Pilar-Pilar Kemenangan

Sahabat-sahabat yang baik, janganlah terlalu memikirkan kekalahan yang kita alami, tetapi pikirkanlah bagaimana kita bangkit dari kekalahan.

Sahabat, rahasia kemenangan bukan hanya kemenangan itu sendiri tetapi apakah kemenangan itu membawa kita pada taqarrub kepada Allah atau tidak. Buktinya, Allah justru memerintahkan kepada Nabi-Nya untuk bertasbih, bertahmid, dan beristighfar meskipun pada saat itu Nabi dan kaum muslimin berhasil merebut Makkah dari tangan kafir Quraisy.

Saat kaum muslimin berhasil memenangkan pertempuran, justru Abu Darda Ra. menangis. Mengapa beliau menangis? Beliau mengatakan, yang ditakutkan bukanlah serbuan orang-orang kafir.
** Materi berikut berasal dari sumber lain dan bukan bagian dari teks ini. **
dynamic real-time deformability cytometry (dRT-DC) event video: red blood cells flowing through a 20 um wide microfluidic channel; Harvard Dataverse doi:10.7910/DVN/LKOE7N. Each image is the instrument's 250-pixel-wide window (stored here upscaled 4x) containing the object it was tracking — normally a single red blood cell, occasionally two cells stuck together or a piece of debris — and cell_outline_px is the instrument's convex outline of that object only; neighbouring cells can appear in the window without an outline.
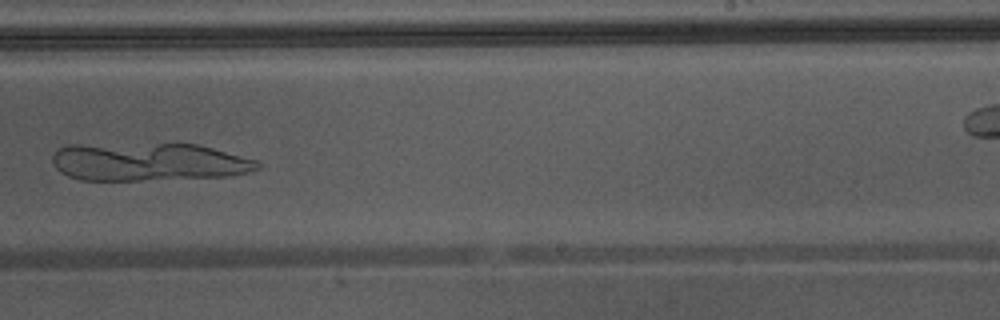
{"species": "Egyptian fruit bat (a non-hibernating species)", "species_latin": "Rousettus aegyptiacus", "temperature_condition": "warm", "stored_images_in_passage": 40, "camera_frame_rate_fps": 3000, "um_per_image_px": 0.085, "animal": {"sex": "male"}, "frame": {"image": 1, "passage_image": 23, "time_ms": 7.333, "image_size_px": [1000, 320], "cell_outline_px": [[260, 168], [248, 172], [228, 176], [140, 180], [80, 180], [68, 176], [60, 172], [52, 164], [52, 156], [56, 148], [68, 144], [196, 144], [212, 148], [256, 160], [260, 164]], "centroid_in_image_um": [12.55, 13.76], "position_along_channel_um": 276.5, "area_um2": 45.55}}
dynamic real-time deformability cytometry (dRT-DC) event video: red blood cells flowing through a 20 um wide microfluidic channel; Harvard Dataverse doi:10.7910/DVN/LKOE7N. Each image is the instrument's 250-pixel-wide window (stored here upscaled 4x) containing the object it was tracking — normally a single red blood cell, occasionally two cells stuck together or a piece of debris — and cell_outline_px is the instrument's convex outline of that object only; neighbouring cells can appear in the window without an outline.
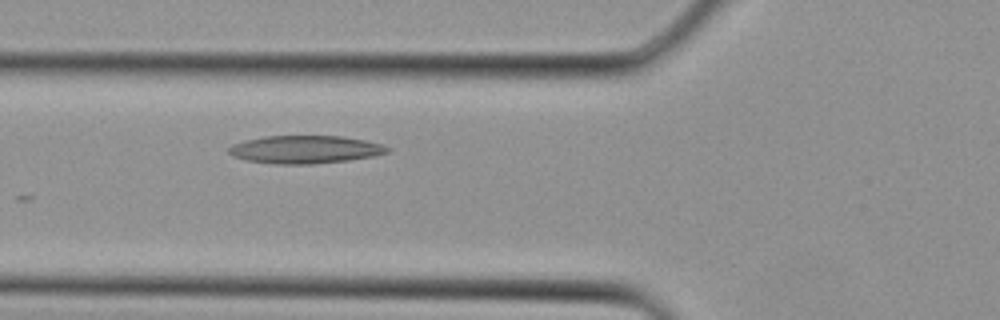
{"species": "Egyptian fruit bat (a non-hibernating species)", "species_latin": "Rousettus aegyptiacus", "temperature_condition": "cold", "stored_images_in_passage": 4, "segment_of_instrument_passage": [1, 2], "camera_frame_rate_fps": 3000, "um_per_image_px": 0.085, "animal": {"sex": "female"}, "frame": {"image": 1, "passage_image": 3, "time_ms": 0.667, "image_size_px": [1000, 320], "cell_outline_px": [[392, 148], [388, 152], [376, 156], [348, 160], [312, 164], [276, 164], [248, 160], [232, 156], [228, 152], [228, 148], [232, 144], [244, 140], [264, 136], [344, 136], [384, 144]], "centroid_in_image_um": [25.97, 12.7], "position_along_channel_um": 99.8, "area_um2": 25.95}}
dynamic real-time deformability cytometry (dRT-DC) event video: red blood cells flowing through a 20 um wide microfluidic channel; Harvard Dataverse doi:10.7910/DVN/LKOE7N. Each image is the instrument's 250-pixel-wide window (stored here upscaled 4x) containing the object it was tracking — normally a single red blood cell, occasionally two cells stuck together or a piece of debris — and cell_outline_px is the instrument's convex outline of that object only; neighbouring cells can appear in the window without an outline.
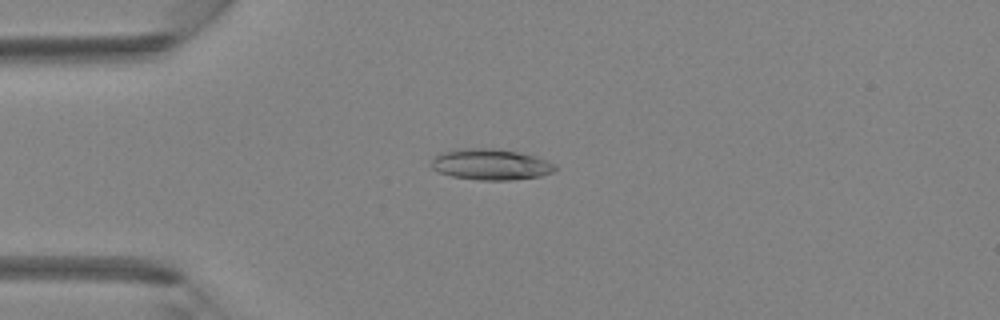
{"species": "Egyptian fruit bat (a non-hibernating species)", "species_latin": "Rousettus aegyptiacus", "temperature_condition": "room temperature", "stored_images_in_passage": 45, "camera_frame_rate_fps": 3000, "um_per_image_px": 0.085, "animal": {"sex": "female"}, "frame": {"image": 1, "passage_image": 12, "time_ms": 3.667, "image_size_px": [1000, 320], "cell_outline_px": [[560, 168], [556, 172], [540, 176], [512, 180], [480, 180], [452, 176], [440, 172], [432, 168], [432, 160], [440, 152], [460, 148], [500, 148], [536, 156], [556, 164]], "centroid_in_image_um": [41.78, 13.97], "position_along_channel_um": 43.2, "area_um2": 22.66}}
Justru yang ditakutkan adalah ketika kaum muslimin terpesona dengan harta duniawi sehingga yang dipikirkan kemudian masalah duniawi ansich, dan ukhrowi pada akhirnya sedikit demi sedikit tercerabut dari akar dirinya.
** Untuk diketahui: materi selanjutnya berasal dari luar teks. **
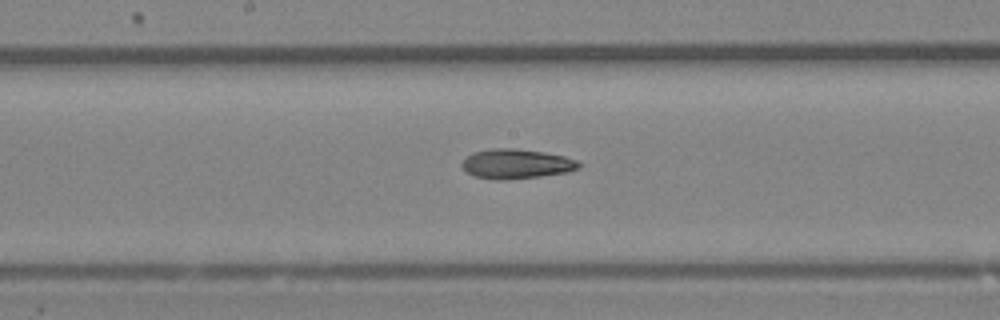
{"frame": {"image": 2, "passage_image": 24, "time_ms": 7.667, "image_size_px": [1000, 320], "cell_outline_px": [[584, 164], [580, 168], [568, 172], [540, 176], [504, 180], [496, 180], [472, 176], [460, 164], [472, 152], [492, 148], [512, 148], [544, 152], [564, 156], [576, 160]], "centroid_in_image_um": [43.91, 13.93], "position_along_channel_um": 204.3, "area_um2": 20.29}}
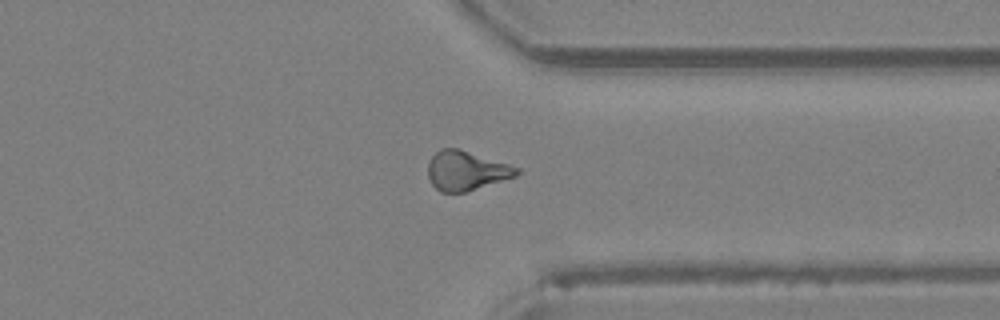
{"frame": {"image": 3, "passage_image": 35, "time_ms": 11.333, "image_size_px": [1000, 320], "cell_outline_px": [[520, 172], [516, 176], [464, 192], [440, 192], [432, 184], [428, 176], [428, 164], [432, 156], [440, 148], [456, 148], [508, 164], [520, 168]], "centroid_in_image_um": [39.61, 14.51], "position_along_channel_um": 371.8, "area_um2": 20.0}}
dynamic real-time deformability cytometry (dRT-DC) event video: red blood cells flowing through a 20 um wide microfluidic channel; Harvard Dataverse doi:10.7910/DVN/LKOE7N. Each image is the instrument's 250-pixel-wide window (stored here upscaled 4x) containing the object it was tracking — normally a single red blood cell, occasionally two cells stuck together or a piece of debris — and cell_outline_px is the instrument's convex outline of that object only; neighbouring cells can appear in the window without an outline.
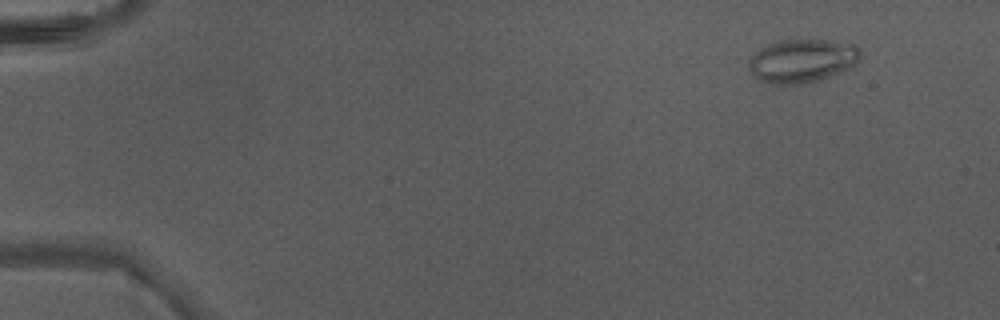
{"species": "Egyptian fruit bat (a non-hibernating species)", "species_latin": "Rousettus aegyptiacus", "temperature_condition": "warm", "stored_images_in_passage": 4, "camera_frame_rate_fps": 3000, "um_per_image_px": 0.085, "animal": {"sex": "male"}, "frame": {"image": 1, "passage_image": 1, "time_ms": 0.0, "image_size_px": [1000, 320], "cell_outline_px": [[860, 60], [848, 68], [828, 76], [816, 80], [796, 84], [772, 84], [760, 80], [752, 76], [748, 68], [748, 60], [760, 48], [776, 40], [828, 40], [856, 44], [860, 48]], "centroid_in_image_um": [68.15, 5.15], "position_along_channel_um": 16.9, "area_um2": 28.21}}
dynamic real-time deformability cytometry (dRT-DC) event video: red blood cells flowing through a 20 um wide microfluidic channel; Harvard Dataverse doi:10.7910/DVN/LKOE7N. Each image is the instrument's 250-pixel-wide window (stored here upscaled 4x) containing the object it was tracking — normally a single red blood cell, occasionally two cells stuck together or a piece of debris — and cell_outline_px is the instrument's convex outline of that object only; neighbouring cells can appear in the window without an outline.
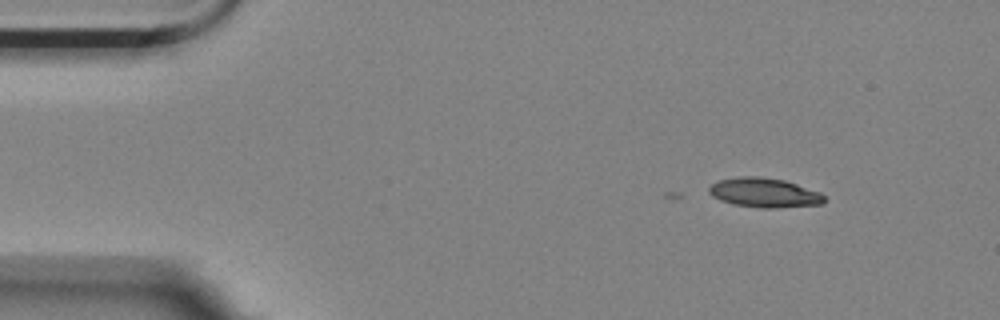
{"species": "Egyptian fruit bat (a non-hibernating species)", "species_latin": "Rousettus aegyptiacus", "temperature_condition": "room temperature", "stored_images_in_passage": 6, "camera_frame_rate_fps": 3000, "um_per_image_px": 0.085, "animal": {"sex": "female"}, "frame": {"image": 1, "passage_image": 1, "time_ms": 0.0, "image_size_px": [1000, 320], "cell_outline_px": [[824, 204], [776, 208], [760, 208], [732, 204], [720, 200], [712, 196], [708, 192], [708, 188], [712, 184], [720, 180], [740, 176], [756, 176], [784, 180], [820, 192], [824, 196]], "centroid_in_image_um": [64.95, 16.39], "position_along_channel_um": 20.0, "area_um2": 19.77}}
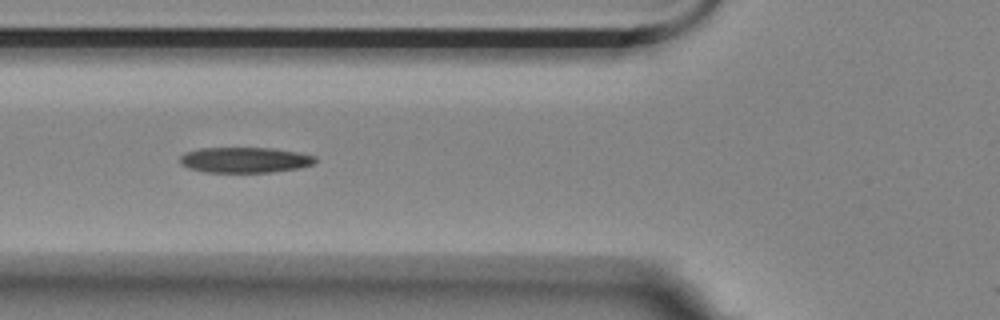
{"frame": {"image": 2, "passage_image": 5, "time_ms": 1.333, "image_size_px": [1000, 320], "cell_outline_px": [[316, 160], [312, 164], [300, 168], [272, 172], [204, 172], [188, 168], [180, 164], [180, 156], [184, 152], [200, 148], [272, 148], [296, 152], [316, 156]], "centroid_in_image_um": [20.78, 13.6], "position_along_channel_um": 105.0, "area_um2": 20.17}}
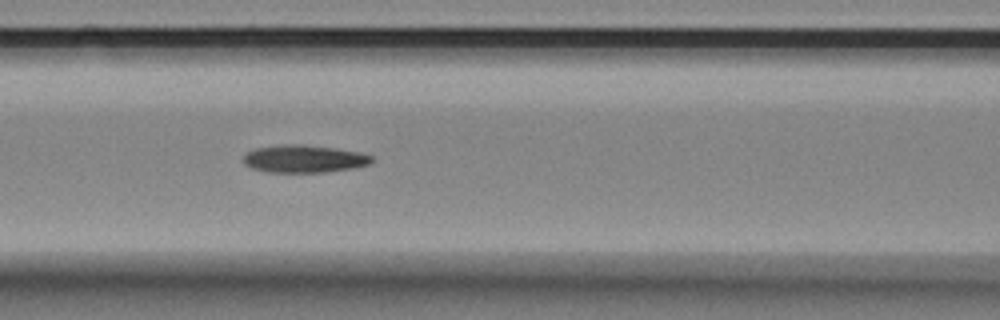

Saya bertanya kepada seorang Ust. yang saya kenal baik karena ibadah dan akhlaknya, saya melihat telah terjadi kekalahan partai dakwah di beberapa kota besar di jakarta dan sekitarnya. sedangkan di daerah-daerah di Sumatera dan Sulawesi justru sebaliknya, kader solid dan banyak yang menang. Sebenarnya, apa yang terjadi? Ustadz menjawab singkat, telah terjadi dho'fur ruhiyah (lemahnya ruhiyah). Masya Allah nasehat singkat ustadz begitu menyentuh hati saya. Rasanya diri ini ingin menangis. Ya Allah, ampunilah dosa-dosa kami.
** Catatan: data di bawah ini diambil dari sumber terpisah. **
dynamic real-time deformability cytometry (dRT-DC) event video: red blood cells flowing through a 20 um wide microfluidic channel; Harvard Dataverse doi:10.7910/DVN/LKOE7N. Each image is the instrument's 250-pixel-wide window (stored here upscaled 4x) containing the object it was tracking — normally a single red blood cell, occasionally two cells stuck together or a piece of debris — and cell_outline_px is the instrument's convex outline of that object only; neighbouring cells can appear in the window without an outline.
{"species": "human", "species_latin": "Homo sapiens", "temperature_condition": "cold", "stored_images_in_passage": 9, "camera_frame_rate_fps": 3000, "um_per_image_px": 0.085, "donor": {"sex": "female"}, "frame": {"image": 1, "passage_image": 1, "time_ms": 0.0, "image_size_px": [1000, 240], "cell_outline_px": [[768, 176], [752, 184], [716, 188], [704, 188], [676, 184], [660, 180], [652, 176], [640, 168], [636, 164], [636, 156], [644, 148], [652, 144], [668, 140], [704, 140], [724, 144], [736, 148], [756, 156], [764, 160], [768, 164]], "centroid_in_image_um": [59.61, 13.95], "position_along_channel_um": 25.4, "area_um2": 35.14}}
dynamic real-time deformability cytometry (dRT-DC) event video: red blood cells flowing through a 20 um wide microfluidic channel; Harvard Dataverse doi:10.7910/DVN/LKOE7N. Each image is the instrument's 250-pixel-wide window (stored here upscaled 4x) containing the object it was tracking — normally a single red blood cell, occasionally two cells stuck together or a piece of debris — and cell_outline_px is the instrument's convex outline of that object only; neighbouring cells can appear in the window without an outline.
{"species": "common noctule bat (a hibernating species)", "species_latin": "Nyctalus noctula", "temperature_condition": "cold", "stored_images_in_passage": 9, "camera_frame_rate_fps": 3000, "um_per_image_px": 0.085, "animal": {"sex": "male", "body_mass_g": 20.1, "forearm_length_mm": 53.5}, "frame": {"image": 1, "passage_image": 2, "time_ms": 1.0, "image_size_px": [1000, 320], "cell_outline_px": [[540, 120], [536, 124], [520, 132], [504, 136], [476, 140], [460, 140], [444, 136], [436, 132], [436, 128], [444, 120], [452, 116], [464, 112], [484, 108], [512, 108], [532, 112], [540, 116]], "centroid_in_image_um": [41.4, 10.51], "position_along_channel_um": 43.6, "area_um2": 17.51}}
Rasulullah, para sahabat dan para mujahid-Nya adalah orang-orang yang mempersiapkan ruhaninya sebelum bertempur. Tidak heran bila kita temukan sejarah bahwa banyak sekali peperangan menunjukkan betapa kuatnya ruhiyah Rasulullah. Mari kita tingkatkan amaliah yaumiyah kita apalagi menjelang puasa ini.